Re: Decode of trajectory

Posted: Mon Jun 30, 2014 8:56 pm
by ChristianVirtual
Actually it is still crunching:
Project 8580 (Run 1, Clone 7, Gen 474)

What files you need exactly ?

Re: Decode of trajectory

Posted: Mon Jun 30, 2014 9:20 pm
by bruce
Pause the WU. Make a backup copy, along with the .db that says it's there. Resume work and let it finish.

Are you and Jesse coordinating your development efforts?

Re: Decode of trajectory

Posted: Mon Jun 30, 2014 9:45 pm
by ChristianVirtual
PM send with link to G-Drive, 20MB tar file.

Re: Decode of trajectory

Posted: Tue Jul 01, 2014 1:50 am
by Jesse_V
Thanks. The protein split glitch is a long-standing bug, and it'd be nice to track it down and fix it.
◆ ◆ ◆ ◆ ◆ ◆ ◆
Work instructions:
a: List every posting date and time that appears in the forum thread.
b: In the forum thread, switch "backup copy" to "spare copy" and reproduce the passage from "Posted: Mon Jun 30, 2014 9:20" to "your development efforts?".
c: Answer these questions about the forum thread:
(i) Which project number is given as still crunching?
(ii) How large is the tar file mentioned in the private message?
(iii) What does Jesse_V describe as a long-standing bug?
◆ ◆ ◆ ◆ ◆ ◆ ◆
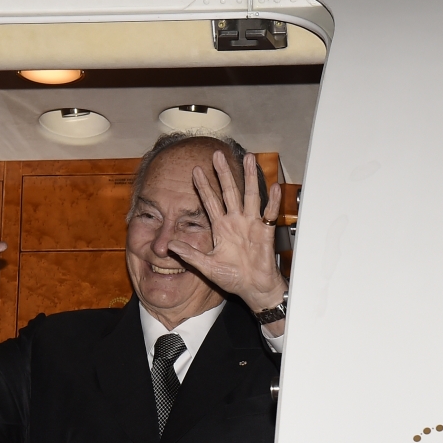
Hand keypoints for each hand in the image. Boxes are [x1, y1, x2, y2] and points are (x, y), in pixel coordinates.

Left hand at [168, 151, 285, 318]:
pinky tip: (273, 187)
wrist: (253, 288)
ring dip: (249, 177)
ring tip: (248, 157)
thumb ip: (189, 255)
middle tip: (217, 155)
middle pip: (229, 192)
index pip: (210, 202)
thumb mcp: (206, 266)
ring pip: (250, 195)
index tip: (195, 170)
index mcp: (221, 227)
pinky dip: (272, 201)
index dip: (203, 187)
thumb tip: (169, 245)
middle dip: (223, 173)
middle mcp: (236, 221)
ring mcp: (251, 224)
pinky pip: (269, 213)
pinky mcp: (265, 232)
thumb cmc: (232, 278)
◆ ◆ ◆ ◆ ◆ ◆ ◆
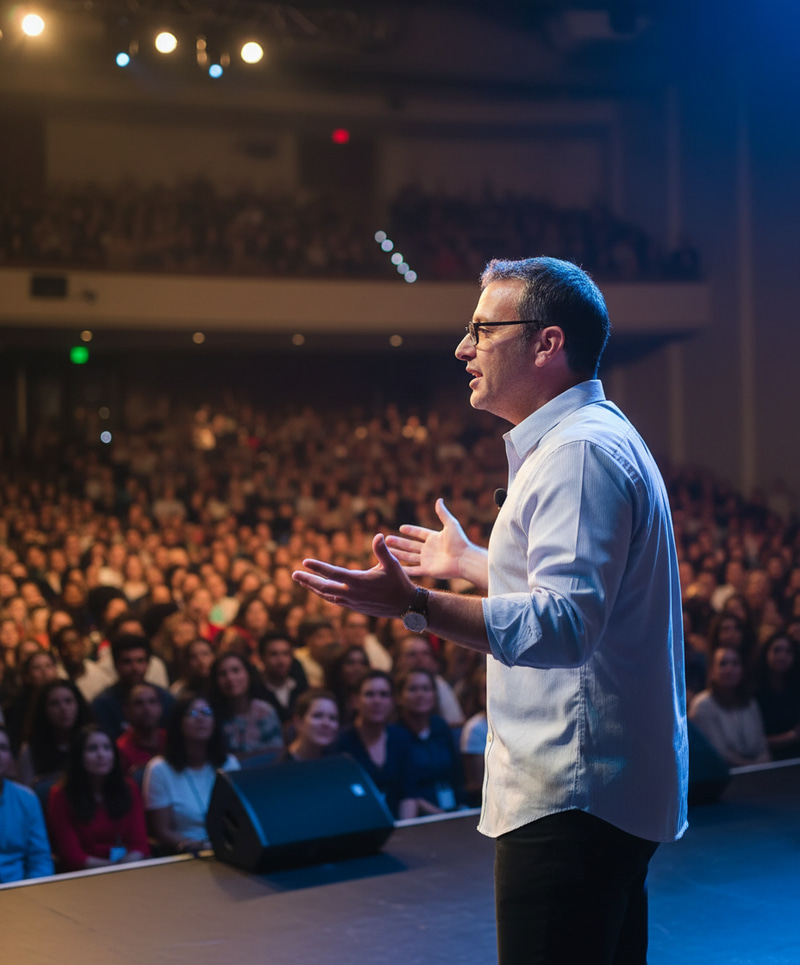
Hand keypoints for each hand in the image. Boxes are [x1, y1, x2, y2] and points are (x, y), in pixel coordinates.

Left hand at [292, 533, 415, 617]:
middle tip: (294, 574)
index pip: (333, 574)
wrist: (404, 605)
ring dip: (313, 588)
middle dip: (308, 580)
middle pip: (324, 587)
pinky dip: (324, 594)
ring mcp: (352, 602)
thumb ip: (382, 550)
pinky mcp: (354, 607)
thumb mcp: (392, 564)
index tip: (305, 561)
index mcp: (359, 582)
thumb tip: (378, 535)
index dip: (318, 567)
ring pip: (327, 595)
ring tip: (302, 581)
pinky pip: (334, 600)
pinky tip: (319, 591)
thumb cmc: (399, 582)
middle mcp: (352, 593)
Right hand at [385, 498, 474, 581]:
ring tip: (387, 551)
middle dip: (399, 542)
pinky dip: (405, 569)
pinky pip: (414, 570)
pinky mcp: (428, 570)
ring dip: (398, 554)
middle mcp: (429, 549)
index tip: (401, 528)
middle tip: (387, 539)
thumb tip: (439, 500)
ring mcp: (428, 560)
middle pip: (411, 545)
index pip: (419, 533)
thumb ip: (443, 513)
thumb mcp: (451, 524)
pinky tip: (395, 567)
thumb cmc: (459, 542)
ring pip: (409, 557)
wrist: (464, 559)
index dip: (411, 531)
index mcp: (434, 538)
◆ ◆ ◆ ◆ ◆ ◆ ◆
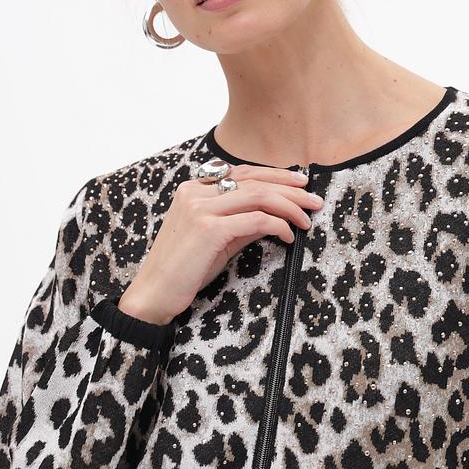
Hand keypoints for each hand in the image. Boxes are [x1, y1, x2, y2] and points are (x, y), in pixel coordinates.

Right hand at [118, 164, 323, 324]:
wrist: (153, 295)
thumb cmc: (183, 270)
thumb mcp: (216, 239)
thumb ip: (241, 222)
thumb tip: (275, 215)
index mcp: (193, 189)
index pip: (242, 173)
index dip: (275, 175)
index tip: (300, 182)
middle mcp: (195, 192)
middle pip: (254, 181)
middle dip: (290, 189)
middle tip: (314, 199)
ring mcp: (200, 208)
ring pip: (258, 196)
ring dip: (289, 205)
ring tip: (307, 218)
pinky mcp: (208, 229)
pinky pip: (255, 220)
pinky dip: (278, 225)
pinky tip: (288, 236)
◆ ◆ ◆ ◆ ◆ ◆ ◆
Solutions to the problems:
a:
Mon Jun 30, 2014 8:56 pm
Mon Jun 30, 2014 9:20 pm
Mon Jun 30, 2014 9:45 pm
Tue Jul 01, 2014 1:50 am

b:
Posted: Mon Jun 30, 2014 9:20 pm
by bruce
Pause the WU. Make a spare copy, along with the .db that says it's there. Resume work and let it finish.

Are you and Jesse coordinating your development efforts?

c:
(i) Project 8580
(ii) 20MB
(iii) The protein split glitch